Premetto che sono interista, e ieri sera alla fine della partita pareggiata a Torino con la Juventus ero più deluso che soddisfatto (la Juventus perdeva 1-0, ma è riuscita a pareggiare nonostante la meritata espulsione dello juventino Tiago).

Avevo ammirato il giovanissimo Balotelli, sperando che evitasse di farsi espellere (ha un caratteraccio) e gioito per il suo gran gol, sapendo che non era una punizione sufficiente per gli incivili ignoranti e idioti che dagli spalti lo hanno martoriato per tutta la partita con vergognosi cori razzisti.

Balotelli non solo ha evitato di trascendere, ma ha anche subìto senza reagire un brutto fallo violento a centrocampo, quello che è valso l’espulsione allo juventino Tiago.

Proprio su quell’episodio, a fine partita, i commentatori di Sky hanno chiesto un’opinione al difensore juventino Nicola Legrottaglie, assurto di recente alle cronache letterarie con la vendutissima autobiografia in cui dichiara di aver promesso a Dio, da bambino, che “se avesse potuto giocare almeno una partita in Serie A, sarebbe diventato missionario di Cristo nel mondo”.

Beh, l’episodio in questione era quello in cui un diciottenne nero che è stato fischiato in modo infame per tutta la partita viene steso da un maturo avversario. Era già passata un’oretta dalla fine della partita, ma sebbene gli avessero chiesto della meritata espulsione del suo compagno Tiago, Legrottaglie ha insistito più volte – anche dopo che la domanda su Tiago gli è stata ripetuta – nel bacchettare Balotelli per le sue intemperanze.

Non una parola di condanna per il suo pubblico infame che per tutta la partita ha fischiato Balotelli ululando cori razzisti.
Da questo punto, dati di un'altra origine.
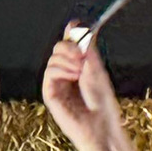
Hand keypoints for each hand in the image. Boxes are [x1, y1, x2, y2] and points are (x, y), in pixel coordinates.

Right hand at [41, 30, 125, 150]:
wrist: (100, 125)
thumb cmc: (102, 102)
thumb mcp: (95, 67)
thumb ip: (85, 46)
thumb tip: (75, 25)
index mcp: (79, 66)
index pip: (70, 44)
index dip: (71, 34)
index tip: (76, 27)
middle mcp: (66, 73)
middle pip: (59, 47)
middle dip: (70, 47)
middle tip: (82, 57)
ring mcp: (57, 83)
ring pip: (54, 58)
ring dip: (68, 60)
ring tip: (80, 72)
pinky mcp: (50, 93)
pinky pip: (49, 71)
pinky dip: (61, 70)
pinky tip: (73, 76)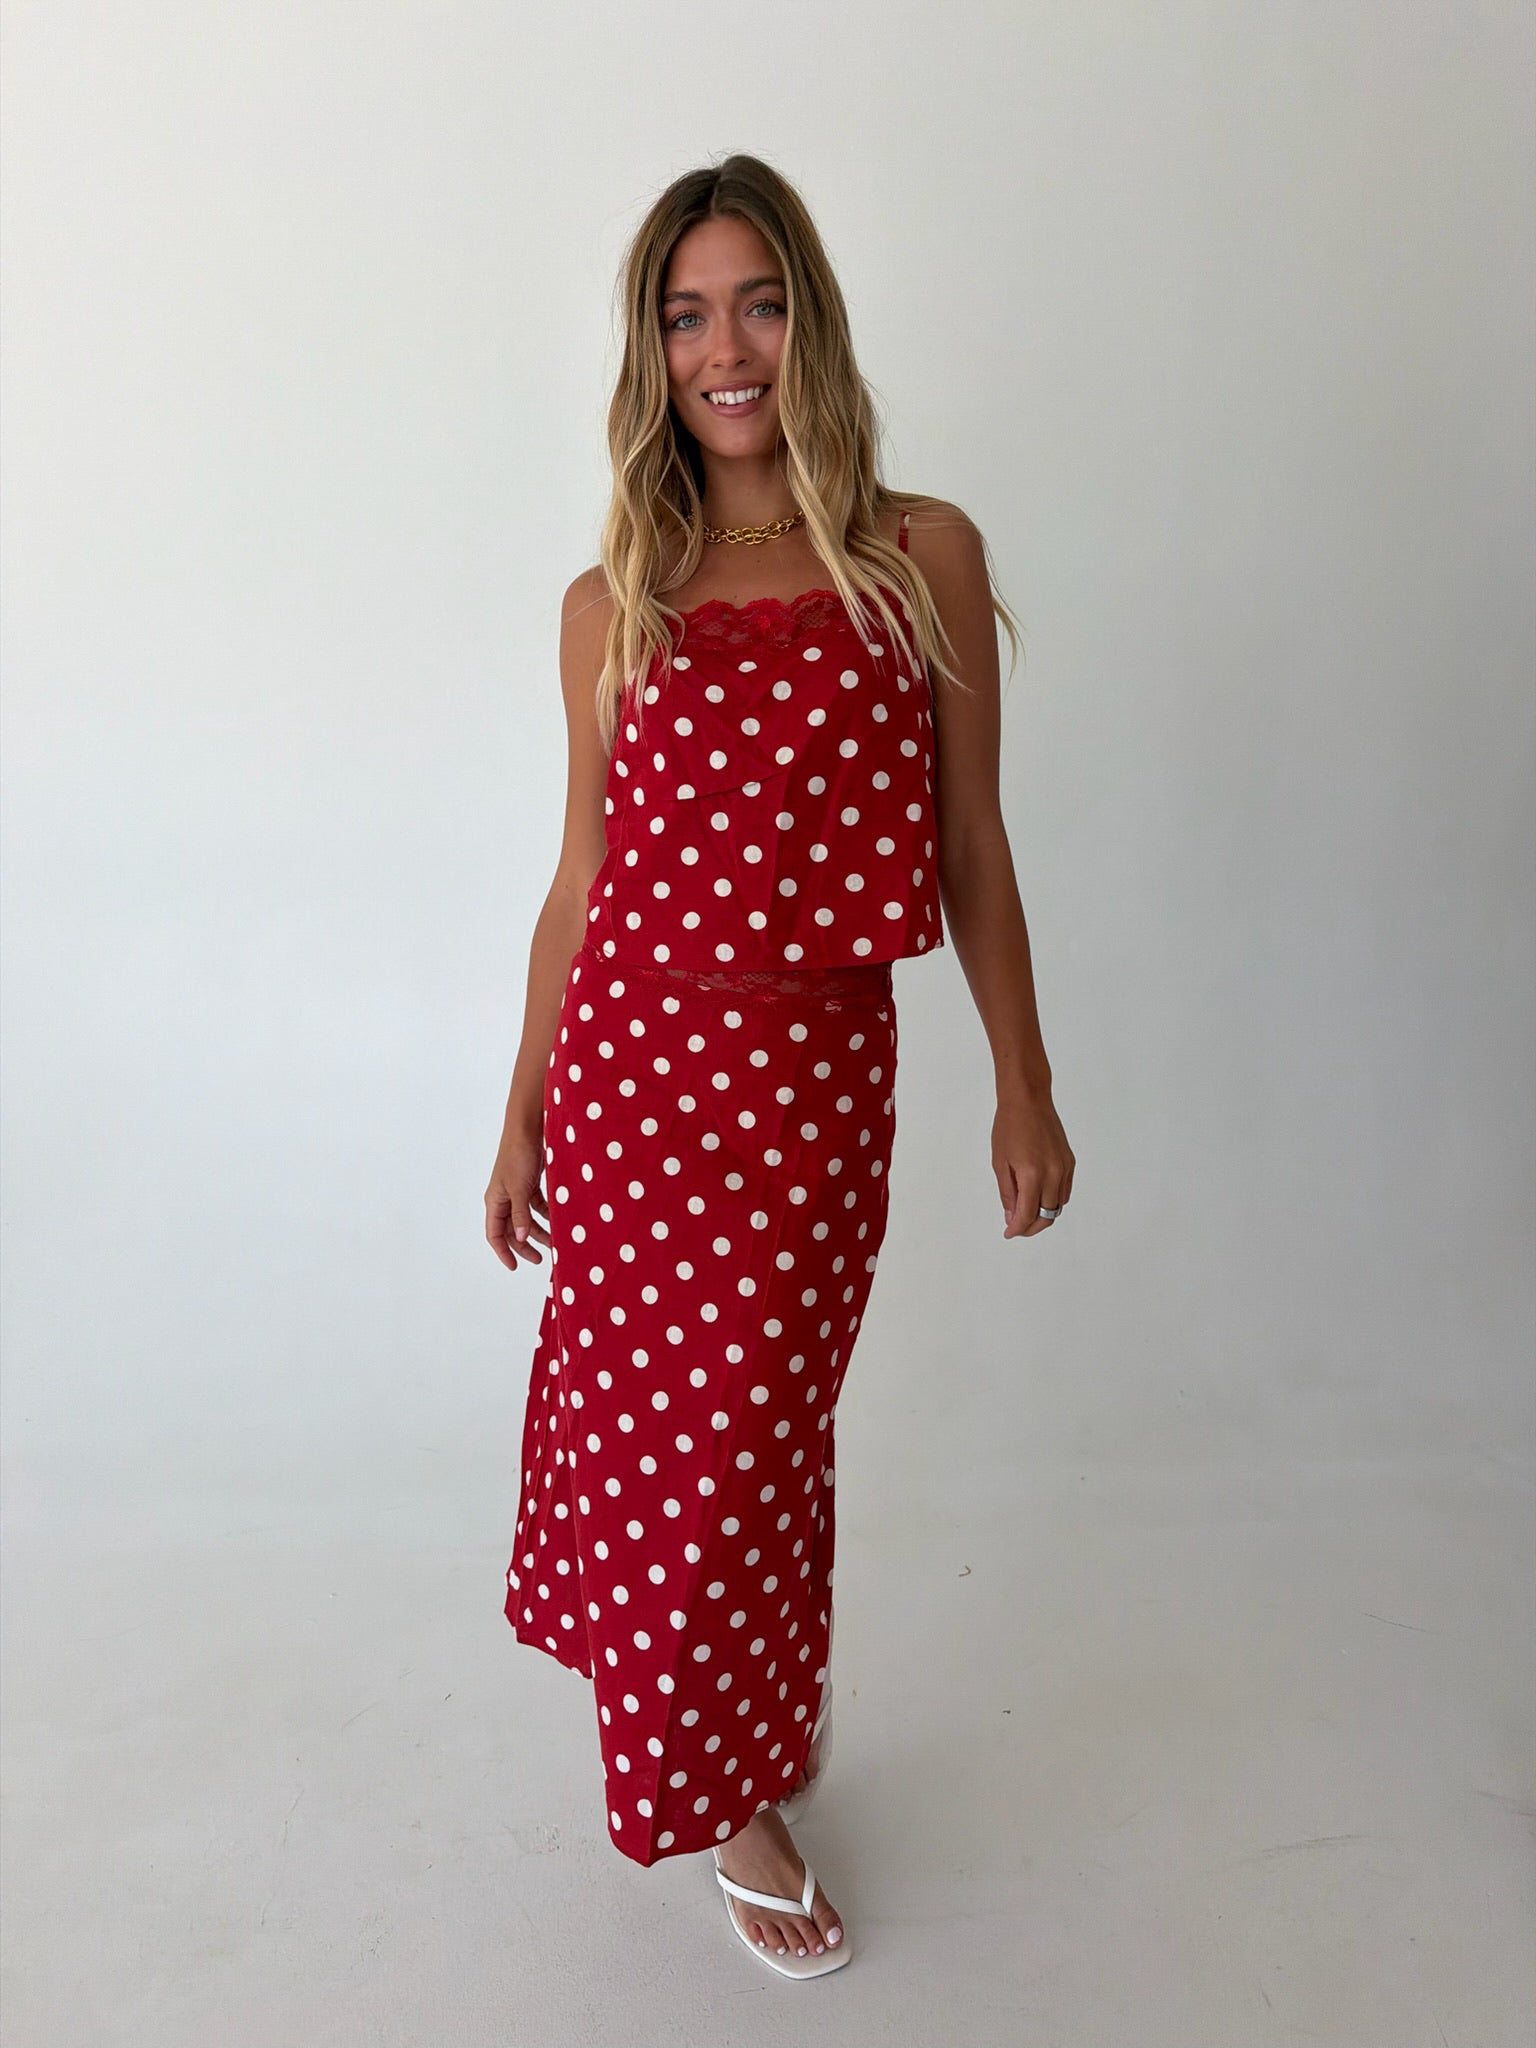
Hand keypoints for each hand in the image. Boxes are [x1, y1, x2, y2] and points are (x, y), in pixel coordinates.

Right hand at [485, 1120, 553, 1270]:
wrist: (528, 1127)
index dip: (503, 1252)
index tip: (515, 1267)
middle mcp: (504, 1198)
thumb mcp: (519, 1188)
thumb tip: (521, 1238)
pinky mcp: (531, 1182)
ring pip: (527, 1218)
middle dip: (525, 1245)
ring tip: (556, 1241)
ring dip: (539, 1230)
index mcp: (494, 1201)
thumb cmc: (517, 1155)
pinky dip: (547, 1214)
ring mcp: (517, 1190)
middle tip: (541, 1258)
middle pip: (512, 1229)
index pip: (495, 1234)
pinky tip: (559, 1220)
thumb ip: (520, 1214)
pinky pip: (538, 1205)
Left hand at [993, 1091, 1074, 1238]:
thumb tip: (1012, 1216)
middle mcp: (1053, 1174)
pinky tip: (1039, 1197)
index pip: (1028, 1214)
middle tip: (1017, 1227)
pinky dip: (1053, 1200)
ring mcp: (1065, 1168)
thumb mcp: (1000, 1162)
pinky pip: (1065, 1191)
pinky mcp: (1070, 1162)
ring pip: (1058, 1205)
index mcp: (1033, 1174)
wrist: (1028, 1100)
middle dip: (1032, 1227)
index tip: (1009, 1232)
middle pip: (1048, 1215)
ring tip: (1026, 1213)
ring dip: (1044, 1215)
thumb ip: (1008, 1192)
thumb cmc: (1009, 1126)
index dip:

Non mezza parola per dire che l’entrata violenta di Tiago era anch’essa sa condannare.

Un vero Atleta di Gesù, che a una domanda dei “Papaboys” rispondeva così:

Farebbe anche il missionario di frontiera, magari in Africa?

«Perché no? Andrò dove Gesù vorrà, sarà lui a indicarmi la strada».

Chissà se Gesù – o qualcuno a nome e per conto suo – gli spiegherà mai che il razzismo è una brutta cosa, e che si fa una miglior figura a fare autocritica (per il pubblico, e per il brutto gesto del compagno di squadra) che a puntare il dito contro un diciottenne che domani altri stadi tratteranno nello stesso modo indegno anche sulla base delle critiche reiterate di questo ex donnaiolo redento, che ora si sente pronto a fare il missionario in Africa ma non riesce a mettersi nei panni di un ragazzo nero vilipeso e offeso neppure quando ce l’ha davanti per due ore, in uno stadio ululante.
“Non sono io che sono razzista: è lui che è uno stronzo che tira calci e non abbozza se gli ululano che è uno sporco negro e per questo non può essere italiano”.